* Your objective: Each line of the records that holds the word "Bild" should be copied out.

* Supplied data:
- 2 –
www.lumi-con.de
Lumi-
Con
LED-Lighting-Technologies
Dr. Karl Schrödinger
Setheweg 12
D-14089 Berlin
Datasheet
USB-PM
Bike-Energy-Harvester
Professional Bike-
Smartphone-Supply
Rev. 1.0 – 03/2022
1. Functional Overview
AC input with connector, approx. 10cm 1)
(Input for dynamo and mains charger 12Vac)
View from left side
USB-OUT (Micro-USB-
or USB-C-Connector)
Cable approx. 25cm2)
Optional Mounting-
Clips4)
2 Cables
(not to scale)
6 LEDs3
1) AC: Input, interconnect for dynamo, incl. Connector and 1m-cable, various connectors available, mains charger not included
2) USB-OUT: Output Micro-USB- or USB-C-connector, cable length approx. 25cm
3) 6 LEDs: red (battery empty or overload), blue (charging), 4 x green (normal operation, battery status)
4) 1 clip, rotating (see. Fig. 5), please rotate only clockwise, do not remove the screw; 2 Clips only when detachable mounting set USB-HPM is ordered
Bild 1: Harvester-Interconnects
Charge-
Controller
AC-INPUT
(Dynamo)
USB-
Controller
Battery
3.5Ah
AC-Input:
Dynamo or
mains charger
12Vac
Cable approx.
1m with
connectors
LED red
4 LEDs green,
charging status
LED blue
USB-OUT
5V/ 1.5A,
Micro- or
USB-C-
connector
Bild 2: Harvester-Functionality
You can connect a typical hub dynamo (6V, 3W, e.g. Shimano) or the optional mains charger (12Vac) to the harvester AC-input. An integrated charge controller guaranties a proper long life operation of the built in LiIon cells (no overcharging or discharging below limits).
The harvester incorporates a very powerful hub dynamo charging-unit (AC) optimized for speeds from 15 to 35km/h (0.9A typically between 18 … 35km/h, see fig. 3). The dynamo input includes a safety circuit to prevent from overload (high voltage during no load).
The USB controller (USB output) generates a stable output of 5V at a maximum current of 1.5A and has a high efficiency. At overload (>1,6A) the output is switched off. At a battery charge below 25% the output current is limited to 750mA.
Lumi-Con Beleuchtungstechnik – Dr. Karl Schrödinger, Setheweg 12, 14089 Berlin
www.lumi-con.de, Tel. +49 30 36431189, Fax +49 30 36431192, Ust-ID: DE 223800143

* Written answer:
Bild 1: Harvester-Interconnects
Bild 2: Harvester-Functionality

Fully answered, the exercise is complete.